Ещё несколько минут хода, и просвет расширился, в лесу посветлело, и сквозь поредевшую крону натуралисты увидели свод голубого неба. Дедушка, согнувшись, осторожно подобрался к валежине и замер. Витя и Дима были рядом.
За валежиной начиналась небольшая лужайка. Её окружали кусты малинника, небольшие, светлые берёзки. Синяя живокость, жёлтый борец, светлофиолетовые и голубые колокольчики и много других цветов росло здесь. Молодая густая ёлочка положила полуизогнутые нижние ветви на траву, а пирамидальную вершину подняла высоко к небу.
Трава вокруг была примята — это, видимо, потоптали её зайцы, прибегавшие в лунную ночь поиграть возле ёлочки.
Рядом стояла старая-старая засохшая лиственница. Никто не знал, сколько лет прожила она. Длинные и цепкие корни крепко держали её в земле. Дедушка помнит её более двух десятков лет, и всегда она была без коры, без сучьев и без вершины.
— Вот это и есть тот домик, о котором я рассказывал вам, — шёпотом пояснил он, показывая на старую лиственницу.
Присмотревшись, Витя и Дима заметили в стволе, на высоте примерно десяти метров, круглое отверстие, величиною с блюдце. Вокруг отверстия, на гладкой поверхности древесины, были вырезаны различной величины точки, квадратики, продолговатые выемки, А между ними сложными петлями проходили неглубокие бороздки, будто сделанные узким резцом.
— В нём кто-нибудь живёт? — спросил шёпотом Витя.
— Сейчас узнаем.
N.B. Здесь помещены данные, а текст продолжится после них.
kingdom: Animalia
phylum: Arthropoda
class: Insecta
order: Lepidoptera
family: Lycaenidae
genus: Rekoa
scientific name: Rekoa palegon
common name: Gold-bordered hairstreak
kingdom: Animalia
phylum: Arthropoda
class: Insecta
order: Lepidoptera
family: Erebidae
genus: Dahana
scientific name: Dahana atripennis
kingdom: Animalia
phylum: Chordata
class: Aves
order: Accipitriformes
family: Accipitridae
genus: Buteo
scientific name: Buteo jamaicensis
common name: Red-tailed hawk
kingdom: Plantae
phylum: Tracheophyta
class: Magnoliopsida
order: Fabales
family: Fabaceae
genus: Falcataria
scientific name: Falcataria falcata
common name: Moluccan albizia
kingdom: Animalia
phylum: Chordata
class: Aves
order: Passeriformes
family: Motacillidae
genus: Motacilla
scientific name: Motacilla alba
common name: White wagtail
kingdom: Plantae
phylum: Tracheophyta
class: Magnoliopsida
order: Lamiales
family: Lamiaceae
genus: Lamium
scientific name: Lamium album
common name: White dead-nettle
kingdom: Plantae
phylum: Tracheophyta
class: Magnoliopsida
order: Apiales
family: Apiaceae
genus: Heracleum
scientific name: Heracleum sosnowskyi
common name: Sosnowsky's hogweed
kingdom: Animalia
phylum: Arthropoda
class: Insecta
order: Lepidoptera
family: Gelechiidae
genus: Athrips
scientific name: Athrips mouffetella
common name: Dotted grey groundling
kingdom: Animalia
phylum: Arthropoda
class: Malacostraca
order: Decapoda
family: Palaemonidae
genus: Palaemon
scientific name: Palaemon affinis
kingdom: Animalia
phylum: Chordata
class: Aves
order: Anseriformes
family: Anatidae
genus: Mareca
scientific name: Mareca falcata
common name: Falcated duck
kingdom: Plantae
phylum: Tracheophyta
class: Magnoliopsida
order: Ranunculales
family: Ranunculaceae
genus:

Мы с Димой будем наблюдать отсюда, а ты осторожно подойди к дереву и…
— Погоди! — придержал дедушка Витю, собравшегося уже перепрыгивать через валежину. — Зуд, что ли, у тебя в пятках? Выслушай: подберёшься к дереву и постучи. Ежели никто не ответит, — постучи погромче… Понял?
Витя закивал утвердительно головой и осторожно направился к старой лиственнице. А дедушка, облокотившись на валежину, изредка посматривал на сидящего рядом Диму. Мальчик не сводил глаз с отверстия лиственницы. Вот до слуха долетел стук, и сейчас же из отверстия выглянула взъерошенная птица с круглой головой и белой грудкой. Дима прильнул к дедушке.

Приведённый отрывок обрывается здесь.